To indicate an order is eligible for extended hours trading, supply a boolean parameter named extended_hours on the order request. When this parameter is true, the order is eligible for execution in the pre-market or after-hours. All bonds supported during regular market hours are also supported during extended hours.


Time in Force

All orders submitted via Moment are day orders. A day order is eligible for execution only on the day it is live. By default, the order is valid during Regular Trading Hours (9:30am – 4:00pm ET). If unfilled by 4:00pm ET, it automatically expires. If submitted after the close, it is rejected. However, if marked as eligible for extended hours, the order can also execute during supported extended hours.


Canceling Orders

Clients can request to cancel an open order through the endpoint:

DELETE /v1/trading/order/my_order_id/

When a Client submits a cancellation request for an order, Moment will attempt to cancel any outstanding order tickets on the trading venues. A cancel request will be rejected if the order is closed, nonexistent, or if a cancel request is already pending.

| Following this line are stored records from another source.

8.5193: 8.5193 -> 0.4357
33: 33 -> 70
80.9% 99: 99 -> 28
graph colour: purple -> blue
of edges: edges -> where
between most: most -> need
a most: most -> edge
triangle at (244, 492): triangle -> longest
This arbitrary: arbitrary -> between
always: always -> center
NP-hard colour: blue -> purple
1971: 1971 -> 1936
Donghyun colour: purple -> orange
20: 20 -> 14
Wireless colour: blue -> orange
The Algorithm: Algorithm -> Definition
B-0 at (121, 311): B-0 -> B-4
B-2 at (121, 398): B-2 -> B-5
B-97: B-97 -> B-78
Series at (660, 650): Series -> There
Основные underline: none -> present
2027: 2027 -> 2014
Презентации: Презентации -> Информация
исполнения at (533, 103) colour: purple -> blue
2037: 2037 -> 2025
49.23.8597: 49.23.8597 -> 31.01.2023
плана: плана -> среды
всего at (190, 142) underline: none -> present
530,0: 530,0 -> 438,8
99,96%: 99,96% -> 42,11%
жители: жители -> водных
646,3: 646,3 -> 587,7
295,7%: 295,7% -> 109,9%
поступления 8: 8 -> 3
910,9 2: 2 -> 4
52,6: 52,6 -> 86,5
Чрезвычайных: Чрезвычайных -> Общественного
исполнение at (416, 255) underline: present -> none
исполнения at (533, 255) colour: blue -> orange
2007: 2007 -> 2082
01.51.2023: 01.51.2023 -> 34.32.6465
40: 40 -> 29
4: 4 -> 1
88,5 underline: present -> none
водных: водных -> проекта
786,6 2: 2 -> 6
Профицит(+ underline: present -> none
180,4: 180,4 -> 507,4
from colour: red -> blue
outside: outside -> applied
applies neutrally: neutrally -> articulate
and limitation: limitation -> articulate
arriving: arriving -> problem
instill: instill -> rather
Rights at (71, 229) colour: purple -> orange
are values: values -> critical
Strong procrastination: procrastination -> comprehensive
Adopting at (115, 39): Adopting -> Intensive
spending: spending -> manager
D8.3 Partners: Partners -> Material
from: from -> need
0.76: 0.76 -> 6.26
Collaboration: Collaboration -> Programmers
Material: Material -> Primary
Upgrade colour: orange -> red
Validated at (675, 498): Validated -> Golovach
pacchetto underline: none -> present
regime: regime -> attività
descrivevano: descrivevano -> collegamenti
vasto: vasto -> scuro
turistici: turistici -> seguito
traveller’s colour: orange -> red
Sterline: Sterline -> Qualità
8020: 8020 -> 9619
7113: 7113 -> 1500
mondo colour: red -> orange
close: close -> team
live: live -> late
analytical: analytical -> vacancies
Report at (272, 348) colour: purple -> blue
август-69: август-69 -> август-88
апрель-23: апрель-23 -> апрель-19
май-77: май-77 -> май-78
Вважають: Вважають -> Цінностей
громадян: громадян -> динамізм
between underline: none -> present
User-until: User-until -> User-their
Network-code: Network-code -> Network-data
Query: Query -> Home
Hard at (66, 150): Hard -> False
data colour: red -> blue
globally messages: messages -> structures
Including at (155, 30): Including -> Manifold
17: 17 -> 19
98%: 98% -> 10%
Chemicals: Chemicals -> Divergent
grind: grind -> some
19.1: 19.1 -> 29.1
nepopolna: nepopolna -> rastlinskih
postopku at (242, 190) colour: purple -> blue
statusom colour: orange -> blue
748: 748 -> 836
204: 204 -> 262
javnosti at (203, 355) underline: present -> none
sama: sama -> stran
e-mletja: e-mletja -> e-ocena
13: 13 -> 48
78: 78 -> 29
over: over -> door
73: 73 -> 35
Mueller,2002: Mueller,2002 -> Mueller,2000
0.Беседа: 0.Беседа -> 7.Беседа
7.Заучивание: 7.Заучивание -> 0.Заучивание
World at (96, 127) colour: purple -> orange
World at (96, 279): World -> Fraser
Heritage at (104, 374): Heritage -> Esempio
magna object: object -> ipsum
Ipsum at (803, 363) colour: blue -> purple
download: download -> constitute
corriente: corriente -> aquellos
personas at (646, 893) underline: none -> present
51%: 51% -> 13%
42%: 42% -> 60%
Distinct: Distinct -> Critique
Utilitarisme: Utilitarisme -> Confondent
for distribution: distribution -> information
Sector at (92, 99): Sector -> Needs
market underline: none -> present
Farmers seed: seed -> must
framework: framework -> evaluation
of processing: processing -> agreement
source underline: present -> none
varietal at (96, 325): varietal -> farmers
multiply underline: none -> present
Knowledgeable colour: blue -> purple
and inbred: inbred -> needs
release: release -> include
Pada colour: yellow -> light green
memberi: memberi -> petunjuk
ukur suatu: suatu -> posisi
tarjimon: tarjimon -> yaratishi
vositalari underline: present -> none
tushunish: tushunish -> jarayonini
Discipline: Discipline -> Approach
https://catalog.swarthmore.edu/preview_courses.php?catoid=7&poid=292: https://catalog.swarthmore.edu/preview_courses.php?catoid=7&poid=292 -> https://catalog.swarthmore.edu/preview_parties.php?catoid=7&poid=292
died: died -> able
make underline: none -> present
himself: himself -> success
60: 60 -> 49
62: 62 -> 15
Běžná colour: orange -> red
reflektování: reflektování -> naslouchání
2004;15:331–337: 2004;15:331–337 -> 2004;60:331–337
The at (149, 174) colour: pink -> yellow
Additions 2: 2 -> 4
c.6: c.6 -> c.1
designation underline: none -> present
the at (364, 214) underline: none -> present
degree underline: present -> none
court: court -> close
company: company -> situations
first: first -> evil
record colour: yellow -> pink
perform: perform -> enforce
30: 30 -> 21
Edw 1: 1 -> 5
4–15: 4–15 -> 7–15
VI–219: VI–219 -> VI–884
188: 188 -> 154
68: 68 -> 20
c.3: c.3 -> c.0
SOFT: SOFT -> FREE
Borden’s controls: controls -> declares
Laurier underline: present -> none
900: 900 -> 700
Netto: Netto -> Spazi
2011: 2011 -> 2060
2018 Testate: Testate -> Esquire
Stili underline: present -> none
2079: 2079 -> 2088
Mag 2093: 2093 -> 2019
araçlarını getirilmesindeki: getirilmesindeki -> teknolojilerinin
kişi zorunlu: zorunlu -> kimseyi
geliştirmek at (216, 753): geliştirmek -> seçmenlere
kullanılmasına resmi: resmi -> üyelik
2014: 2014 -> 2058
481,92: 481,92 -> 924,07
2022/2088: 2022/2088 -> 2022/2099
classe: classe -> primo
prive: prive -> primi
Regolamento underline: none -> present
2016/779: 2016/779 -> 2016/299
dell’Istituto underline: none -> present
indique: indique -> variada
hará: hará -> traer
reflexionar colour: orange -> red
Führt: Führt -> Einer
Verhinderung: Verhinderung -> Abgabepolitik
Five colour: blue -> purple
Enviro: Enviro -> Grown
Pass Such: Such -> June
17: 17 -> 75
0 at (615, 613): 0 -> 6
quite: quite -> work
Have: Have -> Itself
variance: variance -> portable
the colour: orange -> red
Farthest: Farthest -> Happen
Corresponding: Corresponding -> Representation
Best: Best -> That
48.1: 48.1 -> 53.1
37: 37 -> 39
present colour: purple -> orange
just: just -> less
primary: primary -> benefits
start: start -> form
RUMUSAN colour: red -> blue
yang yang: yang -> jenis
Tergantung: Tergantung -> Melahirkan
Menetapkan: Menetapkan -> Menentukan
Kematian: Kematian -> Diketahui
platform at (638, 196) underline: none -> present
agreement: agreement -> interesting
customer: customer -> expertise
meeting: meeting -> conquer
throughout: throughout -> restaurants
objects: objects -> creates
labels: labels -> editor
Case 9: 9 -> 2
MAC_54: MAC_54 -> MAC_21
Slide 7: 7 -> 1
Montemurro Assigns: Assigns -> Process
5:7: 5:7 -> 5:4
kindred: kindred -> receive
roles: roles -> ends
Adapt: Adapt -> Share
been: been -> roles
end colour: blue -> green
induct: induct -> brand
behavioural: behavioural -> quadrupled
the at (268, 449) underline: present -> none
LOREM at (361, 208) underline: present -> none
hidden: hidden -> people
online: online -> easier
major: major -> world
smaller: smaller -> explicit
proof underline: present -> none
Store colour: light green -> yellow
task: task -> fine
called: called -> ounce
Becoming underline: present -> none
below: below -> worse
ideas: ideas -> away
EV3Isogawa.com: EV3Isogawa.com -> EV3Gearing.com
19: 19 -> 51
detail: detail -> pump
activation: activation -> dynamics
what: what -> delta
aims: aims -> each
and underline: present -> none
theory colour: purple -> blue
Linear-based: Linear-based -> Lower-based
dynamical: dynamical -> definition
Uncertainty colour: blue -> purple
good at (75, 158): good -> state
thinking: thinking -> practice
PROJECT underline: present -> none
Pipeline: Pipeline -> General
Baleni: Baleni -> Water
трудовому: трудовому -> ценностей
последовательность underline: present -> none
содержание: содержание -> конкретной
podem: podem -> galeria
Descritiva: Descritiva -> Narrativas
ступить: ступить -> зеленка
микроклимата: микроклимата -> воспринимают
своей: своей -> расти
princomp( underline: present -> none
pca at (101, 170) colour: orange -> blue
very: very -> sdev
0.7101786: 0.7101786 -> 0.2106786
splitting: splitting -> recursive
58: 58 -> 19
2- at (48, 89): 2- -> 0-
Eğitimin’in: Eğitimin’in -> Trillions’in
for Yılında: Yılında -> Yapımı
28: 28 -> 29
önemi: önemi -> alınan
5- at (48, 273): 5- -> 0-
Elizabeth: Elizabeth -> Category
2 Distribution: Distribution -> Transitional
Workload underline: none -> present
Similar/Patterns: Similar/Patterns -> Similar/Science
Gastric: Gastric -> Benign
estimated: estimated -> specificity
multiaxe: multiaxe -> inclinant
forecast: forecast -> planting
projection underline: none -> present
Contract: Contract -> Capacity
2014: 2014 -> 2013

Coupling parent/child cancellations (explicit_cancelation_required)

Control whether an Order is automatically canceled when its single Execution Order is canceled:

  • explicit_cancelation_required: false (default) If the Order has exactly one Execution Order and that Execution Order is canceled, the Order will also be canceled automatically.

  • explicit_cancelation_required: true The Order will not auto-cancel when its Execution Order is canceled. You must explicitly cancel the Order via DELETE /v1/trading/order/\{id\}/ if desired.